▶ Record set:
= = = =
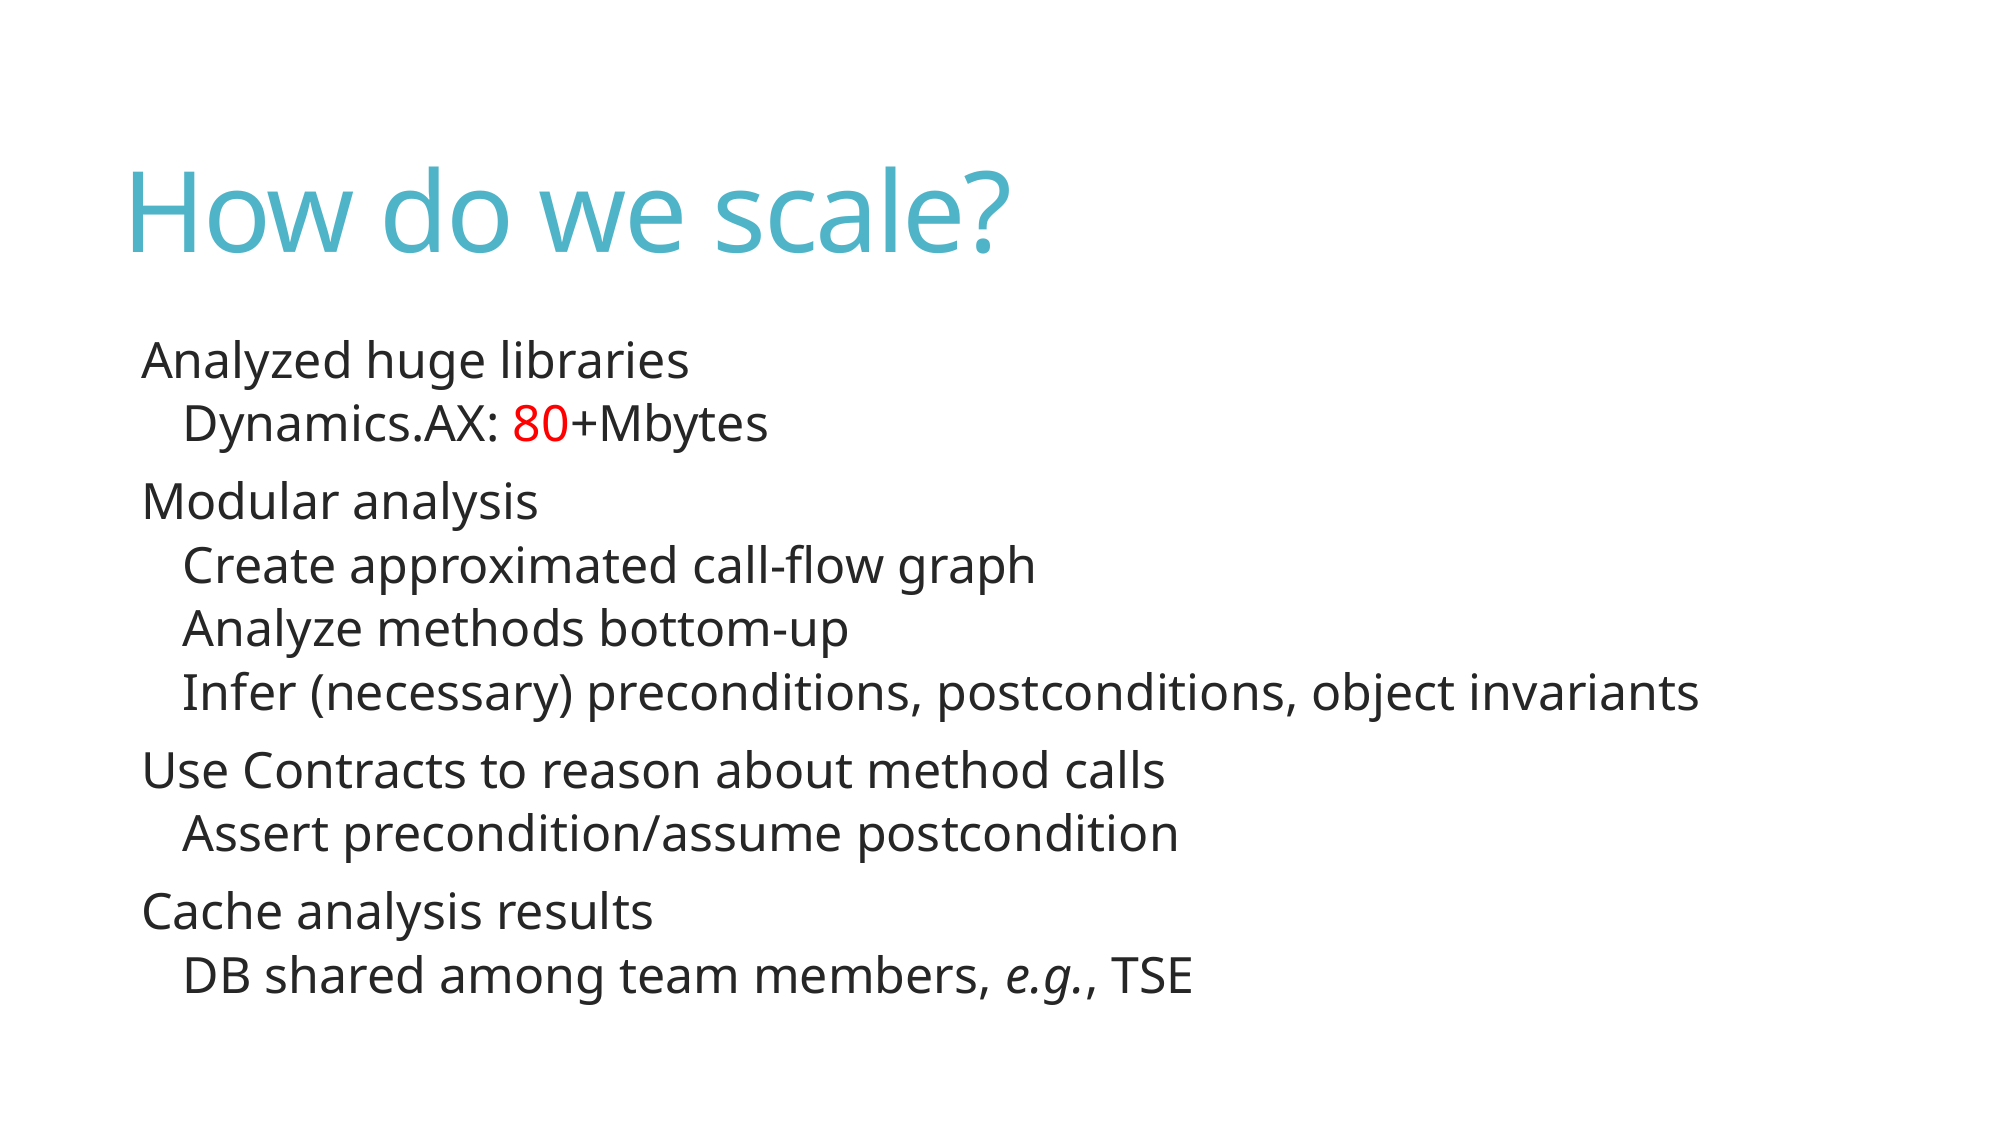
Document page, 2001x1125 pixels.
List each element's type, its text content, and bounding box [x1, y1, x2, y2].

list Analyzed huge libraries Dynamics.AX: 80+Mbytes Modular analysis Create approximated call-flow graph Analyze methods bottom-up Infer (necessary) preconditions, postconditions, object invariants Use Contracts to reason about method calls Assert precondition/assume postcondition Cache analysis results DB shared among team members, e.g., TSE [111, 329, 1876, 948]
title How do we scale? [107, 81, 1875, 354]
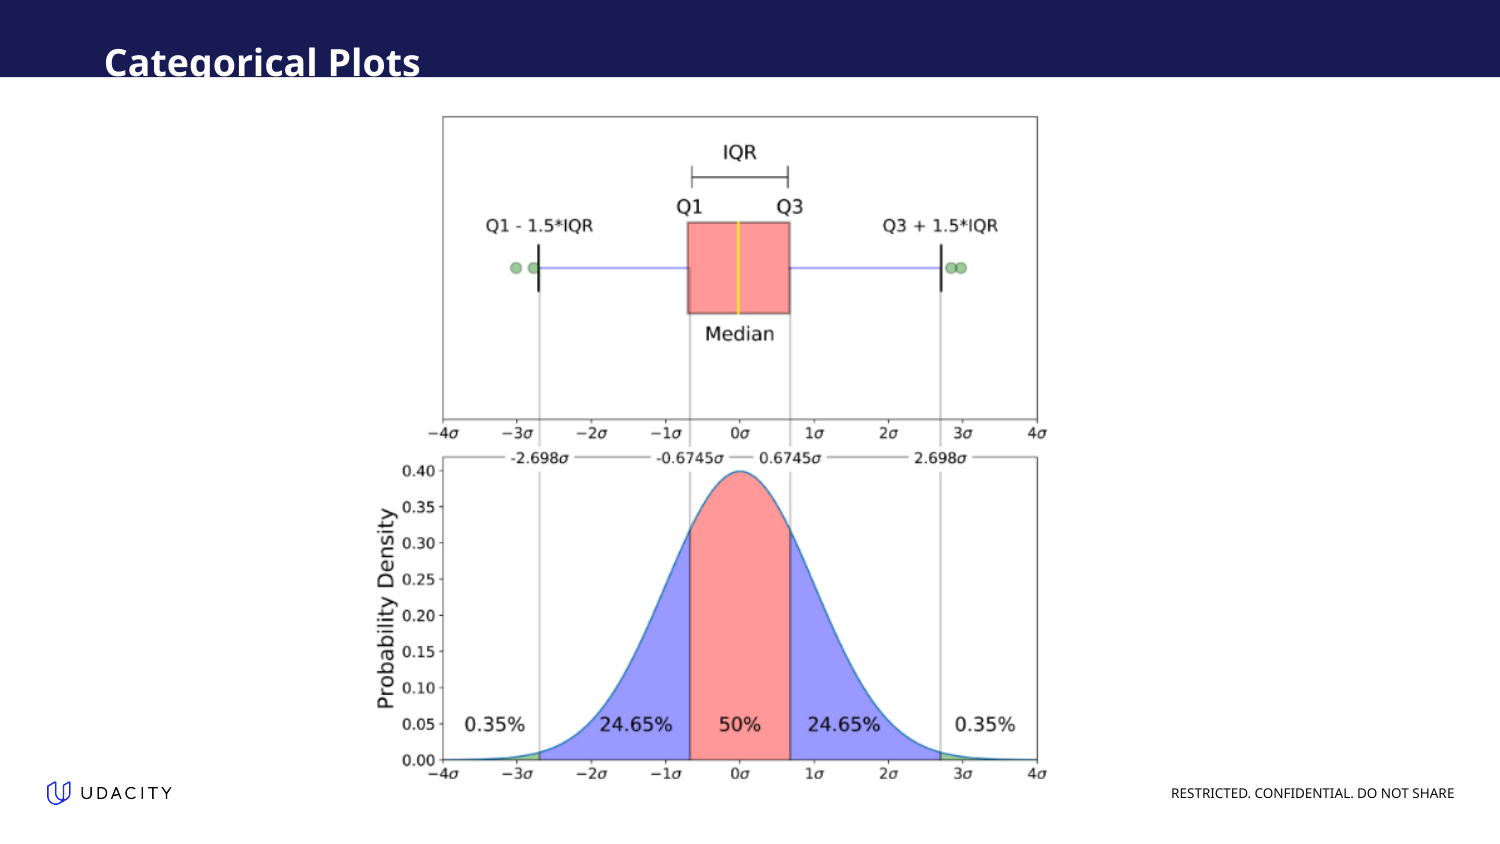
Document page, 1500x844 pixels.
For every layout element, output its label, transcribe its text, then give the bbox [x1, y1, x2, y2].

subtitle Categorical Plots [103, 40, 1409, 77]
picture [356, 100, 1053, 789]
picture [47, 781, 172, 805]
= = = =
▶ Try it: Lines from the one containing "For every layout" through the last line of the records, restated word for word: that is the whole response.

▶ Your response:
For every layout element, output its label, transcribe its text, then give the bbox [x1, y1, x2, y2].

subtitle Categorical Plots [103, 40, 1409, 77]
picture [356, 100, 1053, 789]
picture [47, 781, 172, 805]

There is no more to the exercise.